• _About this task_: Restrict the output to the lines below starting at the one that contains "He finally heard" and ending at the one that contains "The debate to", and restate them word for word, both ends included.

[Opening Records section]

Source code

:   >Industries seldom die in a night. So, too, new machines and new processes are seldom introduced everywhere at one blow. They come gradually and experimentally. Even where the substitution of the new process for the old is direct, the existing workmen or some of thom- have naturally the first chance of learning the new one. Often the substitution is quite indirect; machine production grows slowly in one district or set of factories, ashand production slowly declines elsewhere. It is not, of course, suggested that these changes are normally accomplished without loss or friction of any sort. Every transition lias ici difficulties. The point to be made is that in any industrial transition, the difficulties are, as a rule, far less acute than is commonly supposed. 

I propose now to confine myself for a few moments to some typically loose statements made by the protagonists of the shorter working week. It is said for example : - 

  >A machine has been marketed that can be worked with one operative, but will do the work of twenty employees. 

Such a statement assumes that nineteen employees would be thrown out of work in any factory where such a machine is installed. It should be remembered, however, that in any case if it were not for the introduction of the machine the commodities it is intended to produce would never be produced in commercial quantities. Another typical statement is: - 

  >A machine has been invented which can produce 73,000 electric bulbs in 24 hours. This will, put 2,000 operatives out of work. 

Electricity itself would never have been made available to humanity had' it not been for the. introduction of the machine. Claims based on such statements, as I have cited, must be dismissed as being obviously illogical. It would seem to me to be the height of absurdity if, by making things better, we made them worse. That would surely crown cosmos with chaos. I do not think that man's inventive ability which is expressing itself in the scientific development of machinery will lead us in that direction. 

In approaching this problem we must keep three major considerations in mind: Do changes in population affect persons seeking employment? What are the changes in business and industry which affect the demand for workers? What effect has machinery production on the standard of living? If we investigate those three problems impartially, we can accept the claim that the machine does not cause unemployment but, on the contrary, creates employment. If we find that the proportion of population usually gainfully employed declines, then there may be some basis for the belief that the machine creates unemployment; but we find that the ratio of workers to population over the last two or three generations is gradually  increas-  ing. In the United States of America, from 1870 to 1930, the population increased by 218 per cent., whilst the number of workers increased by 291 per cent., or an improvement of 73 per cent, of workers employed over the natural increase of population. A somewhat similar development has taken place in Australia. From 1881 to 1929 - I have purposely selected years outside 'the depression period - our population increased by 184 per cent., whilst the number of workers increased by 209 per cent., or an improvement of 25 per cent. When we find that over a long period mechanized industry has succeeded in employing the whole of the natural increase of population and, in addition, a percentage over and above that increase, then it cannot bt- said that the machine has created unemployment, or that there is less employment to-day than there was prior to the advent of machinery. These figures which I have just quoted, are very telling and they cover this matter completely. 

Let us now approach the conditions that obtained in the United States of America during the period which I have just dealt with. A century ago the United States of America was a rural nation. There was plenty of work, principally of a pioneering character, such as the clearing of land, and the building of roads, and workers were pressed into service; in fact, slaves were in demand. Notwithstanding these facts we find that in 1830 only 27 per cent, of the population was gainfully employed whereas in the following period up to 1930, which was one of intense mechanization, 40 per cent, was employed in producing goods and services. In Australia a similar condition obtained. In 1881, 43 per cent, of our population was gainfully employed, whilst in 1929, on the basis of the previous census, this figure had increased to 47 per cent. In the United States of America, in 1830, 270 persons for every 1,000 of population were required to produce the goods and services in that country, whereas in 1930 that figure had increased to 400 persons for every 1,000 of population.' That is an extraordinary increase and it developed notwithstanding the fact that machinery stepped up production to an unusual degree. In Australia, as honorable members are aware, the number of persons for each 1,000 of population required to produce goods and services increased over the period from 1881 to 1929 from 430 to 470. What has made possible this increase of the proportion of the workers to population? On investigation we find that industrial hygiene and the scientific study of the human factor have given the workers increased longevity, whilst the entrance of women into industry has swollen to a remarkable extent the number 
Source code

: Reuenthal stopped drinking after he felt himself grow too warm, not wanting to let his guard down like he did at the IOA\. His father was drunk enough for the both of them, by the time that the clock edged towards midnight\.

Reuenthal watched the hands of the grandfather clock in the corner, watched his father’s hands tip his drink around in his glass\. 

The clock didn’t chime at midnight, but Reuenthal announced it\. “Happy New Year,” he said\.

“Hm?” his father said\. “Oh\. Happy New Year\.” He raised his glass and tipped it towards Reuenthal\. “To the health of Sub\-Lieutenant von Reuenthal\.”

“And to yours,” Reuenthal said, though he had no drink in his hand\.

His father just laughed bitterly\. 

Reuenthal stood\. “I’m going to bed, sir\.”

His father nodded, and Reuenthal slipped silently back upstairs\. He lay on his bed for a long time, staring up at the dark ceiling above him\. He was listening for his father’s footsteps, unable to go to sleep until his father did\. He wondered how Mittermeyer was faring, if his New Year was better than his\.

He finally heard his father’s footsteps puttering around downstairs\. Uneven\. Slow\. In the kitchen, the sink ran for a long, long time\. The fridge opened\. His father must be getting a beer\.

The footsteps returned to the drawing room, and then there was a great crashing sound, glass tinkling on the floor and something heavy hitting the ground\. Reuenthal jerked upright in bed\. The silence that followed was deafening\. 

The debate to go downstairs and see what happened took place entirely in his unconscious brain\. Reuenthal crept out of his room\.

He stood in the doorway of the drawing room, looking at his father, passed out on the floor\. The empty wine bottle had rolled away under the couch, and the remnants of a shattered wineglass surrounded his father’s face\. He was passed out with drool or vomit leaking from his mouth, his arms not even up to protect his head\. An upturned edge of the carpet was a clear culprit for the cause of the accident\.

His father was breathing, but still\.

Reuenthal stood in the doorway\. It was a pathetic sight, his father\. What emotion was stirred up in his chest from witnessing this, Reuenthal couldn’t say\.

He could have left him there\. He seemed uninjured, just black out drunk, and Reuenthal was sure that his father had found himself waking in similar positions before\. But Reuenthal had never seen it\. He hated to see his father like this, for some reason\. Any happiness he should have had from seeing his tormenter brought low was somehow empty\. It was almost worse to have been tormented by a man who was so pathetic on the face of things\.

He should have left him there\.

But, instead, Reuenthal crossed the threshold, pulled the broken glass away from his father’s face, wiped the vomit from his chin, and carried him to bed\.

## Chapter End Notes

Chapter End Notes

[Closing Records section]

• _Completed exercise_:
He finally heard his father’s footsteps puttering around downstairs\. Uneven\. Slow\. In the kitchen, the sink ran for a long, long time\. The fridge opened\. His father must be getting a beer\.

The footsteps returned to the drawing room, and then there was a great crashing sound, glass tinkling on the floor and something heavy hitting the ground\. Reuenthal jerked upright in bed\. The silence that followed was deafening\. 

The debate to go downstairs and see what happened took place entirely in his unconscious brain\. Reuenthal crept out of his room\.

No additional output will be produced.